**** Data under study ****

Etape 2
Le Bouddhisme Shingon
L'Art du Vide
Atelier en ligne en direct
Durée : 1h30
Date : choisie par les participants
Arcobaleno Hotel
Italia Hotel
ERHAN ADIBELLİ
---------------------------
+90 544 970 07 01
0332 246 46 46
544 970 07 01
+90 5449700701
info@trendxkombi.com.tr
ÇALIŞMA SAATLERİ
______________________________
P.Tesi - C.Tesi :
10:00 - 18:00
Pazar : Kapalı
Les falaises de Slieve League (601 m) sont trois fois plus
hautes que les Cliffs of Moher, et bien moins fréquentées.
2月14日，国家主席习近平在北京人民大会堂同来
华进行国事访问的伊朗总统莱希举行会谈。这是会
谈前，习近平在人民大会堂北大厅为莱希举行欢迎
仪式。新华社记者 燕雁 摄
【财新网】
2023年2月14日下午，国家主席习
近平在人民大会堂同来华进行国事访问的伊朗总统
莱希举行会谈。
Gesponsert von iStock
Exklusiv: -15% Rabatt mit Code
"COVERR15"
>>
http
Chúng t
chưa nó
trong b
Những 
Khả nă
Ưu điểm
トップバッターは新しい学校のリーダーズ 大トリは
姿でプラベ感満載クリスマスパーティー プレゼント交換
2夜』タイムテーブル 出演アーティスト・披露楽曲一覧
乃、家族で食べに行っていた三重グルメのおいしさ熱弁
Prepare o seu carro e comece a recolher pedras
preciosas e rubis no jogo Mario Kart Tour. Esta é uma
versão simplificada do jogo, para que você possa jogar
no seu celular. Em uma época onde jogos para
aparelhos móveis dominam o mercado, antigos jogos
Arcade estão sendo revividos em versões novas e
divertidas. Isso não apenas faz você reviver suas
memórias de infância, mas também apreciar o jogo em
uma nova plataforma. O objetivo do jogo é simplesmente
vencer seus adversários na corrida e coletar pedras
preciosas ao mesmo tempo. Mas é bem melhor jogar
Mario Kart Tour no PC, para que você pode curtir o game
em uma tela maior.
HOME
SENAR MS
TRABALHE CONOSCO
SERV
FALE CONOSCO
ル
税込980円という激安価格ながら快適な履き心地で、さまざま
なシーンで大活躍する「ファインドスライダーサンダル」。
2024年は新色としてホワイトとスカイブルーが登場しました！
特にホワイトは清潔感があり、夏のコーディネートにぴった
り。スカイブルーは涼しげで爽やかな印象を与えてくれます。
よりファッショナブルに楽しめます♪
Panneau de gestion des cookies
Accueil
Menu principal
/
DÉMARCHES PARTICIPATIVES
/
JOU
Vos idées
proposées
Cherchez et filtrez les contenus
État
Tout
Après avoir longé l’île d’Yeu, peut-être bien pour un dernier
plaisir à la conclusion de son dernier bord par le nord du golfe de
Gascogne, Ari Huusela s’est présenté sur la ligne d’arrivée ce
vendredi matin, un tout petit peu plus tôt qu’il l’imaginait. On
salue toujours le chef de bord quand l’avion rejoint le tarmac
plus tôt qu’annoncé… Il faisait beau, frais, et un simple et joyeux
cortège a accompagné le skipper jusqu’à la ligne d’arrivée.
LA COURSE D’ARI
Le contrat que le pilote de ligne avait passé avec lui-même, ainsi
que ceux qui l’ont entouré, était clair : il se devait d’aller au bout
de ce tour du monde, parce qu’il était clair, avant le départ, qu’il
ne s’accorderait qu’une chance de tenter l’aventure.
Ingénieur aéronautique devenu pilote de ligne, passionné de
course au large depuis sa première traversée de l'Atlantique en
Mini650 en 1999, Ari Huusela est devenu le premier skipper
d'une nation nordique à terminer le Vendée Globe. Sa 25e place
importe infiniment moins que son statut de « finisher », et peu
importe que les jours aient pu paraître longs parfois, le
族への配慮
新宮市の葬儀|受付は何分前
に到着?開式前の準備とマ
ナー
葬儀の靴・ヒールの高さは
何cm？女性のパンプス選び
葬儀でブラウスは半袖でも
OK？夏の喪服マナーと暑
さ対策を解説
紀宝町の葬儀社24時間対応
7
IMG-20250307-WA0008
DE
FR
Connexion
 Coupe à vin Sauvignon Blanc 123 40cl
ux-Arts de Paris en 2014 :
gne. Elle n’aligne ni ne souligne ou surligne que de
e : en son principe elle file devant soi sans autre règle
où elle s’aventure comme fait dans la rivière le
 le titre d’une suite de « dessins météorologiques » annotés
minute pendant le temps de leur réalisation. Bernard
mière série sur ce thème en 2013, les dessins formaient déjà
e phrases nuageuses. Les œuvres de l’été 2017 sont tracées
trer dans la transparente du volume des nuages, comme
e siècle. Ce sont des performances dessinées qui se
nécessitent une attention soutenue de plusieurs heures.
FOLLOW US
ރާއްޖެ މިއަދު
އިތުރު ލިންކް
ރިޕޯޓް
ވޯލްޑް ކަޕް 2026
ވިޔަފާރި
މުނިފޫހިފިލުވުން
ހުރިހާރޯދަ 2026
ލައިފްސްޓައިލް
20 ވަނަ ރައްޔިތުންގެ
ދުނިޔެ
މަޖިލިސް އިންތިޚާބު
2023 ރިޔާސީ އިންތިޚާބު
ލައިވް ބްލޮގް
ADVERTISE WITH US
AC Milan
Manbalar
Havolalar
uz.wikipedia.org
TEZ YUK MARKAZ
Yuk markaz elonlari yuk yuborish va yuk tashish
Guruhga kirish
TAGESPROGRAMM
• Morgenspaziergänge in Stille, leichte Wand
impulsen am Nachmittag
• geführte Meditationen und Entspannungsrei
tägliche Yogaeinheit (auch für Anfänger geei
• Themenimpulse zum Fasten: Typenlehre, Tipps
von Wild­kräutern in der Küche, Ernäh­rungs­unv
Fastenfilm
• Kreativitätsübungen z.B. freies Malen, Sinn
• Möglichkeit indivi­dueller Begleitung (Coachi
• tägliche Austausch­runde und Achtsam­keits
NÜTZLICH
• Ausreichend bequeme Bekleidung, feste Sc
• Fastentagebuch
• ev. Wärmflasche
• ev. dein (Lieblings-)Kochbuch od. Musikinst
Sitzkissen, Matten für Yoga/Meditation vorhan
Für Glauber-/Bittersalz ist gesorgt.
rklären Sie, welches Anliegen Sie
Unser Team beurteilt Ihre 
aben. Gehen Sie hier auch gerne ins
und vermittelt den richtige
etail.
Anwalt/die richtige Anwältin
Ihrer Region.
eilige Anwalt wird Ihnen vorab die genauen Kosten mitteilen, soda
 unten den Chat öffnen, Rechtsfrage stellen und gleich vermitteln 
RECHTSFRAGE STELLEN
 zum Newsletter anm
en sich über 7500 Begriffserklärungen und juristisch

****

__Your goal__
Reproduce the listing from its first line through the line containing "Pazar : Kapalı", with "Hotel" changed to "Resort" and everything else left the same.

__Your response__
Etape 2
Le Bouddhisme Shingon
L'Art du Vide
Atelier en ligne en direct
Durée : 1h30
Date : choisie par les participants
Arcobaleno Resort
Italia Resort
ERHAN ADIBELLİ
---------------------------
+90 544 970 07 01
0332 246 46 46
544 970 07 01
+90 5449700701
info@trendxkombi.com.tr
ÇALIŞMA SAATLERİ
______________________________
P.Tesi - C.Tesi :
10:00 - 18:00
Pazar : Kapalı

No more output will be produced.